Problem to solve |
The records that follow must be repeated exactly as they stand.

Dataset entries:
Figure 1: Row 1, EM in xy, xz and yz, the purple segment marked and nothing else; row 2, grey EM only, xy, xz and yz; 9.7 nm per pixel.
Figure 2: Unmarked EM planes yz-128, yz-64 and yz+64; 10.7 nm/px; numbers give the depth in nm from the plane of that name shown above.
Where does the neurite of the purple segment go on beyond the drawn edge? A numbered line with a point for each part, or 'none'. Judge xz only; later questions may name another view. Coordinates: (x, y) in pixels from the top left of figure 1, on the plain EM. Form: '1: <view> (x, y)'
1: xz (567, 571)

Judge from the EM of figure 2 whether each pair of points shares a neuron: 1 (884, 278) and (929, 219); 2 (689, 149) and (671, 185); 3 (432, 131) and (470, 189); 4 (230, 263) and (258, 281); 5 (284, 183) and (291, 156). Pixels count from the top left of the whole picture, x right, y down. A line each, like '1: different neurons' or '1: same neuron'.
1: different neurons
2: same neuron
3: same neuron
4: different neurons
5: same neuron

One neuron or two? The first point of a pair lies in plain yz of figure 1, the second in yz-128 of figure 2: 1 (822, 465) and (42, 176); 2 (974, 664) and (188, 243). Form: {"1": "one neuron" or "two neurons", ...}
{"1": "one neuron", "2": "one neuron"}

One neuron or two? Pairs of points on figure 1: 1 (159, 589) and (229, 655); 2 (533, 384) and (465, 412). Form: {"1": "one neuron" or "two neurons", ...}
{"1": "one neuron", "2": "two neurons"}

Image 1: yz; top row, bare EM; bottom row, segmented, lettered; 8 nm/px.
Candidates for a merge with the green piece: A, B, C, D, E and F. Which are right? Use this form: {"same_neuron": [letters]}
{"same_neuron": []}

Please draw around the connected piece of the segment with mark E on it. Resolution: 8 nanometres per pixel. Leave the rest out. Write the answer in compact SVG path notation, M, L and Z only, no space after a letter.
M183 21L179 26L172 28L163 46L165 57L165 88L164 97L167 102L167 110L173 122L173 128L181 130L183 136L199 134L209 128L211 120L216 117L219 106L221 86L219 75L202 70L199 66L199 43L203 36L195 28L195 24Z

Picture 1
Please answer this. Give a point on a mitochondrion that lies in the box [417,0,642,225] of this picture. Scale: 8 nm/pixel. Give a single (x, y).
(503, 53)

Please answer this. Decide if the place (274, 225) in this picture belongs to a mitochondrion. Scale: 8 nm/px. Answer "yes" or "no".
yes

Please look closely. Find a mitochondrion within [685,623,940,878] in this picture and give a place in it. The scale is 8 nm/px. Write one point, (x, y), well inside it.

Output of the task |
Figure 1: Row 1, EM in xy, xz and yz, the purple segment marked and nothing else; row 2, grey EM only, xy, xz and yz; 9.7 nm per pixel.
Figure 2: Unmarked EM planes yz-128, yz-64 and yz+64; 10.7 nm/px; numbers give the depth in nm from the plane of that name shown above.
Where does the neurite of the purple segment go on beyond the drawn edge? A numbered line with a point for each part, or 'none'. Judge xz only; later questions may name another view. Coordinates: (x, y) in pixels from the top left of figure 1, on the plain EM. Form: '1: <view> (x, y)'
1: xz (567, 571)

Judge from the EM of figure 2 whether each pair of points shares a neuron: 1 (884, 278) and (929, 219); 2 (689, 149) and (671, 185); 3 (432, 131) and (470, 189); 4 (230, 263) and (258, 281); 5 (284, 183) and (291, 156). Pixels count from the top left of the whole picture, x right, y down. A line each, like '1: different neurons' or '1: same neuron'.
1: different neurons
2: same neuron
3: same neuron
4: different neurons
5: same neuron

One neuron or two? The first point of a pair lies in plain yz of figure 1, the second in yz-128 of figure 2: 1 (822, 465) and (42, 176); 2 (974, 664) and (188, 243). Form: {"1": "one neuron" or "two neurons", ...}
{"1": "one neuron", "2": "one neuron"}

One neuron or two? Pairs of points on figure 1: 1 (159, 589) and (229, 655); 2 (533, 384) and (465, 412). Form: {"1": "one neuron" or "two neurons", ...}
{"1": "one neuron", "2": "two neurons"}

Image 1: yz; top row, bare EM; bottom row, segmented, lettered; 8 nm/px.
Candidates for a merge with the green piece: A, B, C, D, E and F. Which are right? Use this form: {"same_neuron": [letters]}
{"same_neuron": []}

Please draw around the connected piece of the segment with mark E on it. Resolution: 8 nanometres per pixel. Leave the rest out. Write the answer in compact SVG path notation, M, L and Z only, no space after a letter.
M183 21L179 26L172 28L163 46L165 57L165 88L164 97L167 102L167 110L173 122L173 128L181 130L183 136L199 134L209 128L211 120L216 117L219 106L221 86L219 75L202 70L199 66L199 43L203 36L195 28L195 24Z

Picture 1
Please answer this. Give a point on a mitochondrion that lies in the box [417,0,642,225] of this picture. Scale: 8 nm/pixel. Give a single (x, y).
(503, 53)

Please answer this. Decide if the place (274, 225) in this picture belongs to a mitochondrion. Scale: 8 nm/px. Answer "yes" or "no".
yes

Please look closely. Find a mitochondrion within [685,623,940,878] in this picture and give a place in it. The scale is 8 nm/px. Write one point, (x, y), well inside it.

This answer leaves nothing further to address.